A text message from Dubai, marked with a Santa emoji, promised an easy job.
“OK lads. No need for luck. Really this couldn’t be any more straightforward. Just relax and this will all be over soon.”
The message was sent to a Ukrainian fisherman and an unemployed man from Teesside as they sailed into the Irish Sea to collect cocaine from the cargo ship MV Matthew.
Nothing about the mission was straightforward. Instead of slipping past unnoticed, the pair were swept up in an international operation that foiled one of Europe’s biggest smuggling attempts. The Irish authorities intercepted more than 2.2 tonnes of cocaine, struck a blow against the cartels, and jailed eight men for a combined 129 years. Every kilo of the seized cocaine was destroyed.
Despite the victory, officials warn the tide of cocaine flooding into Europe is only growing. The Maritime Analysis Operations Centre (MAOC), which tracks transatlantic smuggling, says 100 suspected drug ships were left untouched last year because European agencies didn’t have the vessels to intercept them.
“We know the ship is crossing the Atlantic. We know it’s loaded. And still, we don’t have the assets to stop it,” said MAOC director Sjoerd Top. Each day, his team monitors up to 600 vessels while record cocaine production in South America fuels the trade.
The MV Matthew, a Panama-registered cargo ship, was bought by cartels in August 2023. By September, it was docked in Cork Harbour under heavy guard after the dramatic seizure.
Demand in Europe is feeding the cartels’ persistence. UK users alone consumed 117 tonnes of cocaine last year, according to the National Crime Agency. Cocaine-related deaths have risen ten-fold since 2011.
Traditional smuggling routes through Rotterdam and Antwerp are under tighter scrutiny, forcing traffickers to adopt riskier strategies.

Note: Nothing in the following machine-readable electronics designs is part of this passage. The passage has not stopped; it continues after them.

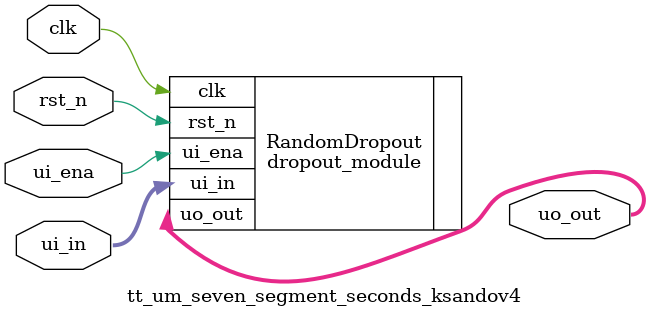
<source format=v>
`default_nettype none

module tt_um_seven_segment_seconds_ksandov4 (
    input wire clk,      // Clock signal
    input wire rst_n,    // Reset signal
    input wire ui_ena,   // Enable signal used to determine if dropout should occur
    input wire [7:0] ui_in, // Data input for 8 neurons
    output wire [7:0] uo_out // Data output for 8 neurons
     // Output enable for 8 neurons
);

dropout_module RandomDropout (
    .clk(clk),        // Connect clk from top module to dropout module
    .rst_n(rst_n),    // Connect rst_n from top module to dropout module
    .ui_ena(ui_ena),  // Connect ui_ena from top module to dropout module
    .ui_in(ui_in),    // Connect ui_in from top module to dropout module
    .uo_out(uo_out)   // Connect uo_out from dropout module to uo_out in the top module
);

endmodule
// module tt_um_seven_segment_seconds #(
//     parameter MAX_COUNT = 24'd10_000_000
// ) (
//     input wire [7:0] ui_in,    // Dedicated inputs - connected to the input switches
//     output wire [7:0] uo_out,   // Dedicated outputs - connected to the 7 segment display
//     input wire [7:0] uio_in,   // IOs: Bidirectional Input path
//     output wire [7:0] uio_out,  // IOs: Bidirectional Output path
//     output wire [7:0] uio_oe,   // IOs: Bidirectional Enable path (active high: 0=input, 1=output)
//     input wire ena,      // will go high when the design is enabled
//     input wire clk,      // clock
//     input wire rst_n     // reset_n - low to reset
// );

// wire [7:0] dropoutdataout [0:7]; // Declare an array of wires to hold the dropout output
// wire [7:0] datain [0:7]; // Declare an array of wires to connect to datain

// assign datain[0] = ui_in;
// assign datain[1] = ui_in;
// assign datain[2] = ui_in;
// assign datain[3] = ui_in;
// assign datain[4] = ui_in;
// assign datain[5] = ui_in;
// assign datain[6] = ui_in;
// assign datain[7] = ui_in;

// RandomDropout dropout_inst (
//     .clk(clk),
//     .reset(rst_n),
//     .enable(ena),
//     .datain(datain),
//     .dataout(dropoutdataout)
// );

// assign uo_out = dropoutdataout[0]; // Connect the first neuron's dropout output to uo_out

// endmodule

</source>
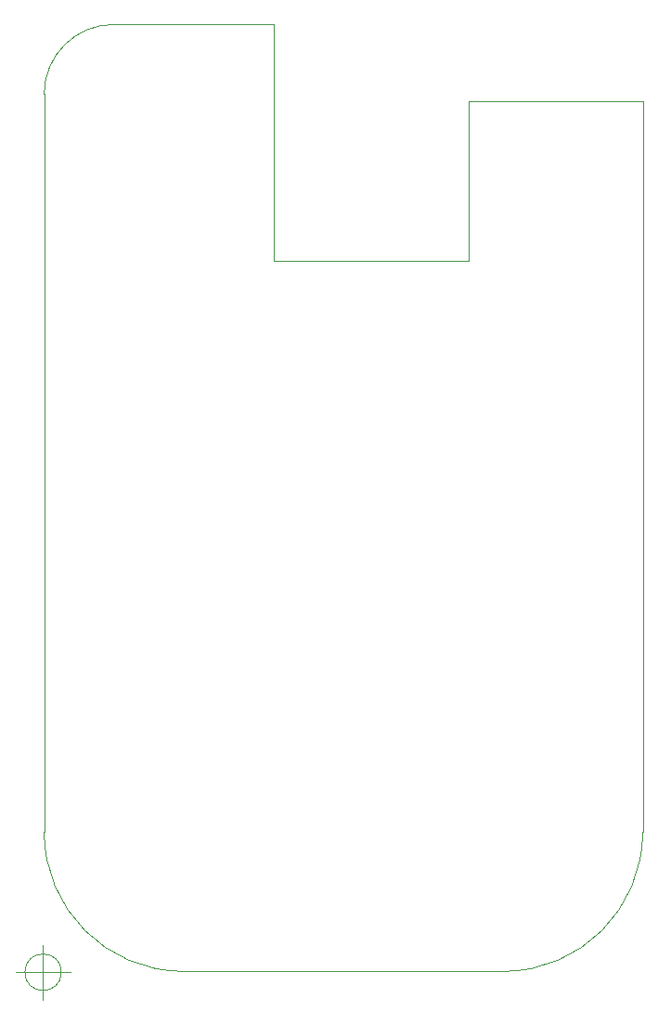
<source format=gbr>
G04 #@! TF.GenerationSoftware,KiCad,Pcbnew,(5.1.2-1)-1*
G04 #@! TF.CreationDate,2019-06-05T16:30:21-02:30*
G04 #@! TF.ProjectId,BeagleCape V2,42656167-6c65-4436-9170-652056322e6b,rev?*
G04 #@! TF.SameCoordinates,Original*
G04 #@! TF.FileFunction,Profile,NP*
%FSLAX46Y46*%
G04 Gerber Fmt 4.6, Leading zero omitted, Abs format (unit mm)*
G04 Created by KiCad (PCBNEW (5.1.2-1)-1) date 2019-06-05 16:30:21*
%MOMM*%
%LPD*%
G04 APERTURE LIST*
%ADD10C,0.002540*%
G04 APERTURE END LIST*
D10*
X116036766Y-129132400D02*
G75*
G03X116036766Y-129132400I-1666666J0D01*
G01*
X111870100Y-129132400D02*
X116870100Y-129132400D01*
X114370100Y-126632400D02*
X114370100Y-131632400D01*
X116036766Y-129132400D02*
G75*
G03X116036766Y-129132400I-1666666J0D01*
G01*
X111870100Y-129132400D02*
X116870100Y-129132400D01*
X114370100Y-126632400D02*
X114370100Y-131632400D01*
X116036766Y-129132400D02*
G75*
G03X116036766Y-129132400I-1666666J0D01*
G01*
X111870100Y-129132400D02*
X116870100Y-129132400D01*
X114370100Y-126632400D02*
X114370100Y-131632400D01*
X114465100Y-116357400D02*
G75*
G03X127165100Y-129057400I12700000J0D01*
G01*
X156375100Y-129057400D02*
G75*
G03X169075100Y-116357400I0J12700000D01*
G01*
X120815100Y-42697400D02*
G75*
G03X114465100Y-49047400I0J-6350000D01*
G01*
X135420100Y-42697400D02*
X120815100Y-42697400D01*
X135420100Y-64287400D02*
X135420100Y-42697400D01*
X153200100Y-64287400D02*
X135420100Y-64287400D01*
X153200100Y-49682400D02*
X153200100Y-64287400D01*
X169075100Y-49682400D02*
X153200100Y-49682400D01*
X169075100Y-116357400D02*
X169075100Y-49682400D01*
X127165100Y-129057400D02*
X156375100Y-129057400D01*
X114465100Y-49047400D02*
X114465100Y-116357400D01*
M02*

</source>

Increasingly, smugglers transfer bales of cocaine at sea, passing them from large “mother ships” to smaller “daughter craft” that ferry the drugs to shore.
“We’ve intercepted multiple one- and two-tonne shipments at sea in the last six months alone,” said Charlie Eastaugh, UK Border Force maritime director.
Ireland has become a prime target, serving as a back door to the UK thanks to its open border. The MV Matthew bust showed that authorities can win major battles, but with the cartels relentless and resources stretched thin, the war is far from over.